Table compression

As I mentioned yesterday I was in London (in fact in the shadows of Westminster Abbey and the Houses of Parliament) today for the UK OUG BIRT SIG meeting. The venue was also shared by a UK OUG directors meeting so I got the opportunity to chat to Peter Robson over lunch. Oddly, we ended up talking about table compression... so that triggered the thought to write this.

Firstly, I am not going to write about the new 11g feature of Advanced Compression, party because I don't use Linux often and so do not have a suitable 11g box to play with, and partly because I see it as a mainly OLTP orientated feature - that perception may change when I start to play with the feature. I must also keep in the back of my mind that Advanced Compression is an added cost feature.

Oracle table compression does not work the same way as index compression: index compression is for multiple column indexes where repeating leading edge values are effectively replaced with the database equivalent of a ditto mark; on the other hand table compression is at database block level and reoccurring values in a block are replaced by tokens and a "look up" created in the block header. In a table block any reoccurring value is potentially compressible, it is not just the columns that form part of a key.

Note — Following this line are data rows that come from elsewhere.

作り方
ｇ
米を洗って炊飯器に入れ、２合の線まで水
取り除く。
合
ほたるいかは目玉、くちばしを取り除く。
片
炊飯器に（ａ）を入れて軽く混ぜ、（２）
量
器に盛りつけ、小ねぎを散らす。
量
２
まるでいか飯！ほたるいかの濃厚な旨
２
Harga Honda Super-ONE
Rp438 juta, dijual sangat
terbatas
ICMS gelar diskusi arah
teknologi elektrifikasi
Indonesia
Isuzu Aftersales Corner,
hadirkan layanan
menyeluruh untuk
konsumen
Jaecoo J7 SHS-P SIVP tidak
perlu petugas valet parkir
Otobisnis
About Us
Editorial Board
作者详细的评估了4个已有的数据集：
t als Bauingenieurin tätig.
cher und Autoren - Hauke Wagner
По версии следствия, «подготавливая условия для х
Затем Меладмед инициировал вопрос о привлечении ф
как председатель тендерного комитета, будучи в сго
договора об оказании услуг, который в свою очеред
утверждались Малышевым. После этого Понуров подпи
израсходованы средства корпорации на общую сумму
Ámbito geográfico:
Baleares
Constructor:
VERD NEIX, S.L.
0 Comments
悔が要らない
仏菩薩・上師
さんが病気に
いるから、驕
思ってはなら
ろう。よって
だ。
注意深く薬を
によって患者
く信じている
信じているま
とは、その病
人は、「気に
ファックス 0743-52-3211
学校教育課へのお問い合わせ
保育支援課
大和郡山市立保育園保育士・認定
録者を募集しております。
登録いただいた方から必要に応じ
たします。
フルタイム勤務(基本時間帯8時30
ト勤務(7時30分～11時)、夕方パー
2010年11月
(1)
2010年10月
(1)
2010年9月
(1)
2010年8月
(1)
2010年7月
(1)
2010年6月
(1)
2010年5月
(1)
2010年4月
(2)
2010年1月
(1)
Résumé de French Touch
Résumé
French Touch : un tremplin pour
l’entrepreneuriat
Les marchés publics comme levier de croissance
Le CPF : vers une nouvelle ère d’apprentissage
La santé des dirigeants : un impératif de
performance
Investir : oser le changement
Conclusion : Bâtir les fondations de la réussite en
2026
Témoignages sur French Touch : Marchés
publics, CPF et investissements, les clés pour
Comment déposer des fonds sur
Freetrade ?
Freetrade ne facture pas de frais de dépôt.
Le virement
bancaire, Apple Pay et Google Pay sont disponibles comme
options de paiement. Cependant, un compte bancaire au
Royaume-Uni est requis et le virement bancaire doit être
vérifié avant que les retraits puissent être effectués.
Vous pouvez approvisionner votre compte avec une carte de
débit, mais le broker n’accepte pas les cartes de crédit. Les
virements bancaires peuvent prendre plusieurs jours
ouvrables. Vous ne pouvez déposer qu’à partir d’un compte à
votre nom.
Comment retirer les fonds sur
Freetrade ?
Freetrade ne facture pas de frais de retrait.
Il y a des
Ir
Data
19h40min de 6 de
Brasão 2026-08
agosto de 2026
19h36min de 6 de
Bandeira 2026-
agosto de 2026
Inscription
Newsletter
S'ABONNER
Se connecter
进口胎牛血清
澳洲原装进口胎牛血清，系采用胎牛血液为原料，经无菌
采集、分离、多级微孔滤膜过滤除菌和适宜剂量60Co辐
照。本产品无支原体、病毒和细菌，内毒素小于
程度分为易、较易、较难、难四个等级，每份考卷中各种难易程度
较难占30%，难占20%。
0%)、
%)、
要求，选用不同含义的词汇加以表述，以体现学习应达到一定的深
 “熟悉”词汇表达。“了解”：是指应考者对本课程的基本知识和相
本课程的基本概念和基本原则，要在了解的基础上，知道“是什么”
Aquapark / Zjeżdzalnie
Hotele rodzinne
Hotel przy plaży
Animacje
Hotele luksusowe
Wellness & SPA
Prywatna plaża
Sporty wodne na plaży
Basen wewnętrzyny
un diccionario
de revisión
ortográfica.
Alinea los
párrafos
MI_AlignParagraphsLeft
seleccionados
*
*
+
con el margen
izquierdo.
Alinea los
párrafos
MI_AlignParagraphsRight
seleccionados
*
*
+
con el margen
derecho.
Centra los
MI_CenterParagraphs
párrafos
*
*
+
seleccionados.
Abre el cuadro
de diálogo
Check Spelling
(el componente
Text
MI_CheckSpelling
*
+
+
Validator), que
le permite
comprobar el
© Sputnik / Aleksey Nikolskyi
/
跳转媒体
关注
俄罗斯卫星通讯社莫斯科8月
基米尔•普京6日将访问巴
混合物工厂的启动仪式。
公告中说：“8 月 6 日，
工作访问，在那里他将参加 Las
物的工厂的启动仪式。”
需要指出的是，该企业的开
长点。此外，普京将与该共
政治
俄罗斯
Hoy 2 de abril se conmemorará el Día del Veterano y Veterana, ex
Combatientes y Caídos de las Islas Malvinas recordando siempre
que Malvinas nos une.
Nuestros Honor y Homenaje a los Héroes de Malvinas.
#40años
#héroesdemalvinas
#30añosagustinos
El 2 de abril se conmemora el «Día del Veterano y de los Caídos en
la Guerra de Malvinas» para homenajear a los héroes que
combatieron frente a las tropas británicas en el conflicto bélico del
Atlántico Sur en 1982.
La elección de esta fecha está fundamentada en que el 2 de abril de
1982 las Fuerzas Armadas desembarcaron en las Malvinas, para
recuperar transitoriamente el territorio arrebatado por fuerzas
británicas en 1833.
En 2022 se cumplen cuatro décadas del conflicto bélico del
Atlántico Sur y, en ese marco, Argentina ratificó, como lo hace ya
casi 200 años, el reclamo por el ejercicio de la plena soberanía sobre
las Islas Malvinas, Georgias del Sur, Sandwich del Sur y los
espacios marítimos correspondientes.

One of the main restrictions with compression is that you compress using a direct path write, that is CREATE TABLE AS, INSERT with the APPEND hint or one of the ALTER TABLE MOVE commands. That's not to say that a conventional insert or update can not be used on a compressed table, it can, but the row(s) involved won't be compressed.

But disk is cheap, so why bother compress? Well disk may be, but IO bandwidth isn't and what we are about here is moving as much data from disk as possible, the overhead in CPU time needed to unpack the data being less than than the saving from fetching fewer blocks in a table scan. It may be a different story for those whose main access path are indexed reads to single rows.

A final thought, with sensible data ordering it is quite possible to save substantial space on the disk (and mileage may vary here) I have had five-fold size reductions and have heard of 7-fold.